> Work to be completed
Reproduce the listing that follows with no differences at all.

Segment Start: Given data

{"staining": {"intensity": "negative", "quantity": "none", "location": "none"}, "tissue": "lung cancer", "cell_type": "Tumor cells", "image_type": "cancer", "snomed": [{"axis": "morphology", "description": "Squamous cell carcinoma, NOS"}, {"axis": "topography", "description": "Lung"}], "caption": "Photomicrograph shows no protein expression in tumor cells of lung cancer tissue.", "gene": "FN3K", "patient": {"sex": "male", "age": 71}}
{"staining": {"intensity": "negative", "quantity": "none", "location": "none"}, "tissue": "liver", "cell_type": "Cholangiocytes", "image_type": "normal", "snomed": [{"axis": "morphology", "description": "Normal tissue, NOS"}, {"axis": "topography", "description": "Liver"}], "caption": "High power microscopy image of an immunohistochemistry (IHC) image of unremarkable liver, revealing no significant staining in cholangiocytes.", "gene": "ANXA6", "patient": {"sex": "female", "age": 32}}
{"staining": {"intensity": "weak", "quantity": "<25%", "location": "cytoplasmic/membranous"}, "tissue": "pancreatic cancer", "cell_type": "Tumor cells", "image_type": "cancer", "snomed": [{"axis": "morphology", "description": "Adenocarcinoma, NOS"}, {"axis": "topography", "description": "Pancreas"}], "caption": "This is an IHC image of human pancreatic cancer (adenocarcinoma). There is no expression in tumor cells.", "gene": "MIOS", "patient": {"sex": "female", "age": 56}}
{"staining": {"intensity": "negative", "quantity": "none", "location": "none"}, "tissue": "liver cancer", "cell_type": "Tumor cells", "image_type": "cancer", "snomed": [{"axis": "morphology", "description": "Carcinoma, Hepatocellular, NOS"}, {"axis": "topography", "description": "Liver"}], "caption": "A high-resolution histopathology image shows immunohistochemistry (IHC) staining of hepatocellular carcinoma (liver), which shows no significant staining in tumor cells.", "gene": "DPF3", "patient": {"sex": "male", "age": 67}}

Segment End: Given data

> Expected answer
{"staining": {"intensity": "negative", "quantity": "none", "location": "none"}, "tissue": "lung cancer", "cell_type": "Tumor cells", "image_type": "cancer", "snomed": [{"axis": "morphology", "description": "Squamous cell carcinoma, NOS"}, {"axis": "topography", "description": "Lung"}], "caption": "Photomicrograph shows no protein expression in tumor cells of lung cancer tissue.", "gene": "FN3K", "patient": {"sex": "male", "age": 71}}
{"staining": {"intensity": "negative", "quantity": "none", "location": "none"}, "tissue": "liver", "cell_type": "Cholangiocytes", "image_type": "normal", "snomed": [{"axis": "morphology", "description": "Normal tissue, NOS"}, {"axis": "topography", "description": "Liver"}], "caption": "High power microscopy image of an immunohistochemistry (IHC) image of unremarkable liver, revealing no significant staining in cholangiocytes.", "gene": "ANXA6", "patient": {"sex": "female", "age": 32}}
{"staining": {"intensity": "weak", "quantity": "<25%", "location": "cytoplasmic/membranous"}, "tissue": "pancreatic cancer", "cell_type": "Tumor cells", "image_type": "cancer", "snomed": [{"axis": "morphology", "description": "Adenocarcinoma, NOS"}, {"axis": "topography", "description": "Pancreas"}], "caption": "This is an IHC image of human pancreatic cancer (adenocarcinoma). There is no expression in tumor cells.", "gene": "MIOS", "patient": {"sex": "female", "age": 56}}
{"staining": {"intensity": "negative", "quantity": "none", "location": "none"}, "tissue": "liver cancer", "cell_type": "Tumor cells", "image_type": "cancer", "snomed": [{"axis": "morphology", "description": "Carcinoma, Hepatocellular, NOS"}, {"axis": "topography", "description": "Liver"}], "caption": "A high-resolution histopathology image shows immunohistochemistry (IHC) staining of hepatocellular carcinoma (liver), which shows no significant staining in tumor cells.", "gene": "DPF3", "patient": {"sex": "male", "age": 67}}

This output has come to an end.